The fact is, I would sense this woman anywhere. There isn’t a place I’ve gone in this city where I haven’t been acutely, painfully aware of her.

I am drawn to her now as I have been from the beginning, even though I know I’ve forfeited the right to act on it.

No, as she said only a few moments ago, I never had that right.

Regardless, I see no reason to play games with Avery. I’ve done enough of that already. And I know that if she believes she’s right—that I screwed the woman she saw me having dinner with just a couple of nights after I asked Avery to leave her art event with me—our conversation would end right here.

“Simone Emmons lost her husband last month.”

Avery tilts her head, far from convinced. “She didn’t look the part of a grieving widow to me. Especially when she was pawing at you across the table and batting her lashes.”

I shrug, unable to offer any defense for my dinner companion. “Simone is a flirtatious woman who married a wealthy man old enough to be her grandfather. She’s also my newest client. At dinner last night, she agreed to sell one of her deceased husband’s companies to me.”

Avery snorts. “I’ll bet she did. I’ll bet you were one hard negotiator too.”

“It was just business, and it went no further than dinner.” I pause as a cluster of pedestrians moves past us on the concrete. “Do you really want to talk about Simone Emmons?”

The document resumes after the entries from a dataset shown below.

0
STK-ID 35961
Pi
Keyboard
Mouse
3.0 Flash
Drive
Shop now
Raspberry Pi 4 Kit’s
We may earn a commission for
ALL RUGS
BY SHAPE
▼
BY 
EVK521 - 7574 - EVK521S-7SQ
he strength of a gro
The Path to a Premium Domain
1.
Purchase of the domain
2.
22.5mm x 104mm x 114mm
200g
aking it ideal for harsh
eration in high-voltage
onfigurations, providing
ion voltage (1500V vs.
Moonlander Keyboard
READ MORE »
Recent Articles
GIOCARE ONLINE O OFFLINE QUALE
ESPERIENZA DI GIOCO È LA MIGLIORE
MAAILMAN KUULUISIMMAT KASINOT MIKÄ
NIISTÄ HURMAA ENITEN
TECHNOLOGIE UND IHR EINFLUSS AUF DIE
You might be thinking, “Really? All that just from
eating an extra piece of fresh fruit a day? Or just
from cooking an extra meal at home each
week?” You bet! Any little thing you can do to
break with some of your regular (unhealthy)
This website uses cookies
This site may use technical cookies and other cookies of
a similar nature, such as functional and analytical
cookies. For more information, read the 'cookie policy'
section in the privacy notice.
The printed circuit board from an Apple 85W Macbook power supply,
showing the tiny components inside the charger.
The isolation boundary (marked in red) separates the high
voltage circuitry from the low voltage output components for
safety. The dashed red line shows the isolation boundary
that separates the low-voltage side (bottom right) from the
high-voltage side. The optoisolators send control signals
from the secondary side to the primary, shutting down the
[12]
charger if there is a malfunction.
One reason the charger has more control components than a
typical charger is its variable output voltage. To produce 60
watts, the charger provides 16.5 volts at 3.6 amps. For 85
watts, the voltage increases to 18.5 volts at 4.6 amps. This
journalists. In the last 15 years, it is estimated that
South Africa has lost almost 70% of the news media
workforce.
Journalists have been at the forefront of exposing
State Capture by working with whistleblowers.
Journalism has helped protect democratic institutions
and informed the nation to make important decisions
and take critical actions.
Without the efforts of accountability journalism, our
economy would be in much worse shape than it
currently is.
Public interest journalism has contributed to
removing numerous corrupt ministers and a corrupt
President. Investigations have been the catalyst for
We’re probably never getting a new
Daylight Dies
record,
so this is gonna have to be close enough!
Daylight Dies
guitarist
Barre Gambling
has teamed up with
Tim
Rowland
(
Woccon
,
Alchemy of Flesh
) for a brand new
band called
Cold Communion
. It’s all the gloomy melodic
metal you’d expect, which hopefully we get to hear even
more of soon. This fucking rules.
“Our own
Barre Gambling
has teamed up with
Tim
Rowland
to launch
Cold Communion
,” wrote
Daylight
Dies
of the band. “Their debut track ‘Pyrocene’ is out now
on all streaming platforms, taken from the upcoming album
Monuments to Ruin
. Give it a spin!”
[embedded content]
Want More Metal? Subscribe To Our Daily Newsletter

“No.” I see some of her suspicion diffuse, but not enough to persuade her to stay. “I don’t want to talk about anything with you, Nick. I’m on my way to the studio. Or, rather, I would be if you weren’t standing in my way.”

“Let me drive you there.”

“No, thanks.” Something brittle flashes in her gaze. “I don’t accept rides from people I don’t know.”

It’s a low blow, lower than anything else she’s said to me, but a deserved one. If I were a better man, I’d let her aptly delivered jab stick and head back to my car alone. For the past year I’ve managed to resist a confrontation like this, but after seeing her a few nights ago she’s all I’ve been able to think about.

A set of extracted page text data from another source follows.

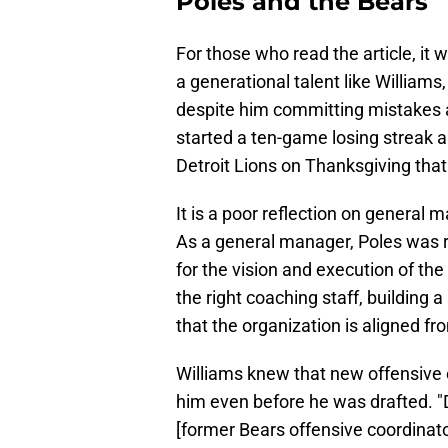
Poles and the Bears
For those who read the article, it 
a generational talent like William
despite him committing mistakes
started a ten-game losing streak
Detroit Lions on Thanksgiving that
It is a poor reflection on general
As a general manager, Poles was re
for the vision and execution of the
the right coaching staff, building
that the organization is aligned fr
Williams knew that new offensive 
him even before he was drafted. "Do
[former Bears offensive coordinat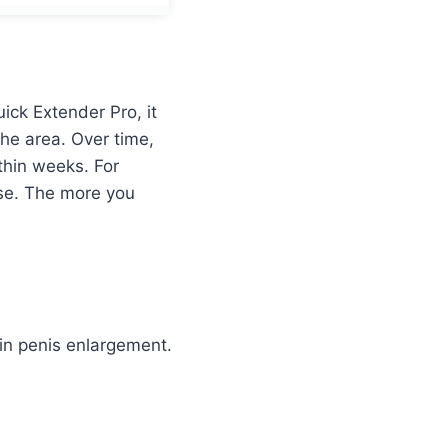
ck Extender Pro, it
the area. Over time,
thin weeks. For
use. The more you
 in penis enlargement.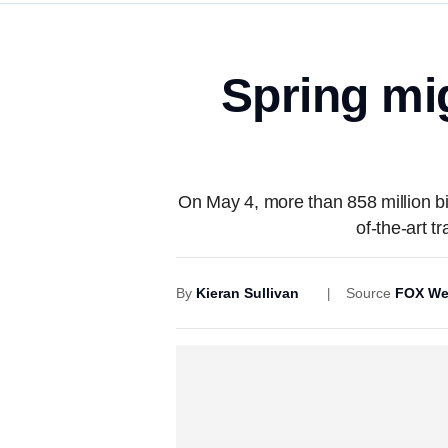
Spring mig
On May 4, more than 858 million bir
of-the-art t
By
Kieran Sullivan
Source
FOX We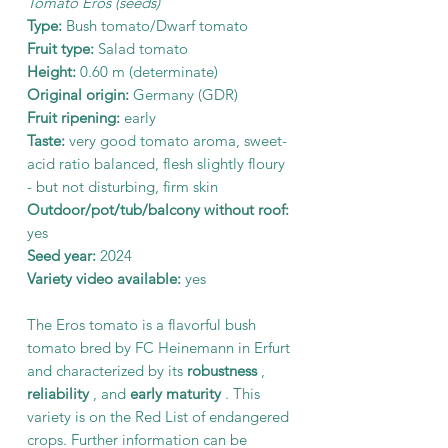
Tomato Eros (seeds)
Type:
Bush tomato/Dwarf tomato
Fruit type:
Salad tomato
Height:
0.60 m (determinate)
Original origin:
Germany (GDR)
Fruit ripening:
early
Taste:
very good tomato aroma, sweet-
acid ratio balanced, flesh slightly floury
- but not disturbing, firm skin
Outdoor/pot/tub/balcony without roof:
yes
Seed year:
2024
Variety video available:
yes
The Eros tomato is a flavorful bush
tomato bred by FC Heinemann in Erfurt
and characterized by its
robustness
,
reliability
, and
early maturity
. This
variety is on the Red List of endangered
crops. Further information can be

I have things to say to her.

Things I should have said back in Paris or months before.

There are things she needs to know. Things she needs to see. Ugly things that may make her hate me even more. Or worse, pity me.

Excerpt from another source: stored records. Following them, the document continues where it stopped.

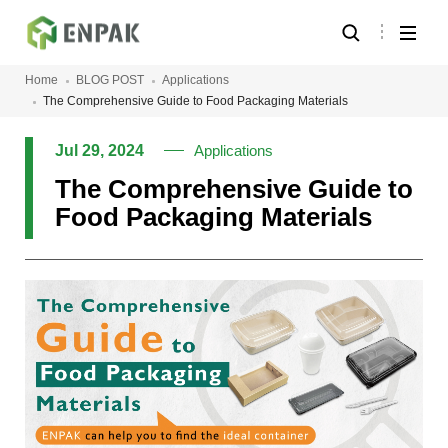
Home
BLOG POST
Applications
The Comprehensive Guide to Food Packaging Materials
Jul 29, 2024
Applications
The Comprehensive Guide to
Food Packaging Materials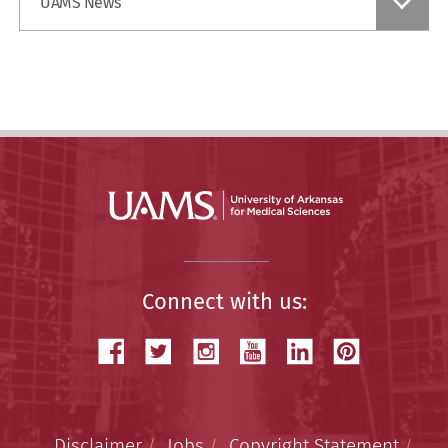
UAMS News
a
Story
Connect with us:
Disclaimer
Jobs
Copyright Statement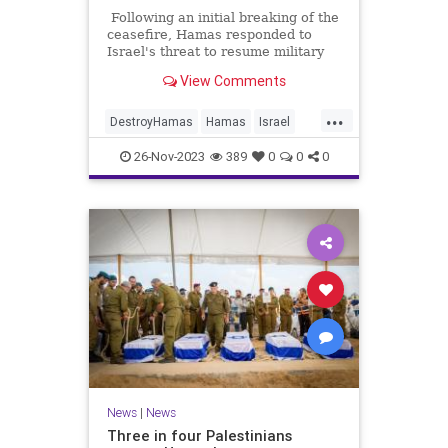
Following an initial breaking of the
ceasefire, Hamas responded to
Israel's threat to resume military
action in response and released
View Comments
another batch of hostages on
Saturday. Some of those released
...
were as young as three years old.
DestroyHamas
Hamas
Israel
IsraelAtWar
IsraeliHostages
26-Nov-2023
389
0
0
0
News
|
News
Three in four Palestinians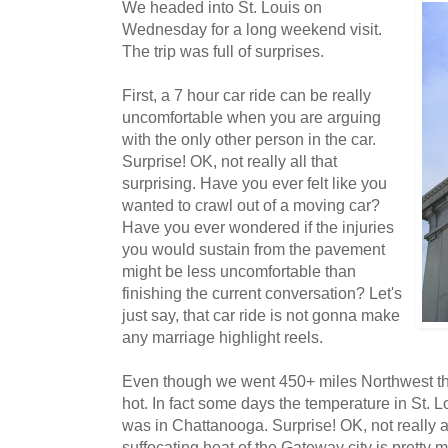
We headed into St. Louis on
Wednesday for a long weekend visit.
The trip was full of surprises.
First, a 7 hour car ride can be really
uncomfortable when you are arguing
with the only other person in the car.
Surprise! OK, not really all that
surprising. Have you ever felt like you
wanted to crawl out of a moving car?
Have you ever wondered if the injuries
you would sustain from the pavement
might be less uncomfortable than
finishing the current conversation? Let's
just say, that car ride is not gonna make
any marriage highlight reels.
Even though we went 450+ miles Northwest th
hot. In fact some days the temperature in St. L
was in Chattanooga. Surprise! OK, not really al
suffocating heat of the Gateway city is pretty 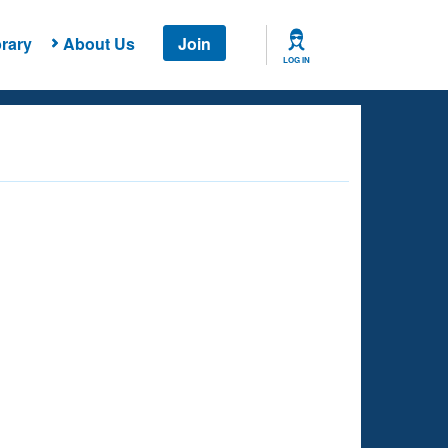
rary
About Us
Join
LOG IN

“All right, Avery. Then walk with me for a while. If you decide you still don’t know me, then I’ll escort you to the nearest subway station and I’ll go. You’ll never see me again.”

She stares at me, a trace of confusion in her searching gaze. I see doubt there too. When she speaks, her voice is quiet, hesitant. “You really mean that?”

Fuck, do I? As difficult as it would be to keep a promise like that, I know I owe her the choice. The choice I didn’t give her before. I owe her the truth . . . and the why.

“Yes, Avery. I mean it. You have my word.”

For a long while, she says nothing. Doesn’t so much as blink as she weighs my promise in unbearable silence. She can break me right here and now, but I wonder if she truly understands her power. Watching her leave the first time was hard enough. Knowing how deeply I’d hurt her was a torment that’s eaten at me like a cancer ever since.

She doesn’t trust me. She doesn’t believe that I can be held to any promises, nor should she. But I would do this for her now. Not only because I know it’s the best thing for her, but because I also know the shame that’s waiting at the end of the path I’m asking her to walk with me.

I haven’t opened that door since the moment Avery entered my life.

I’m not at all certain I want to do it now.

She watches me too closely, already far too aware of the fissures in my soul.

“Okay, Nick,” she says softly. “Lead the way.”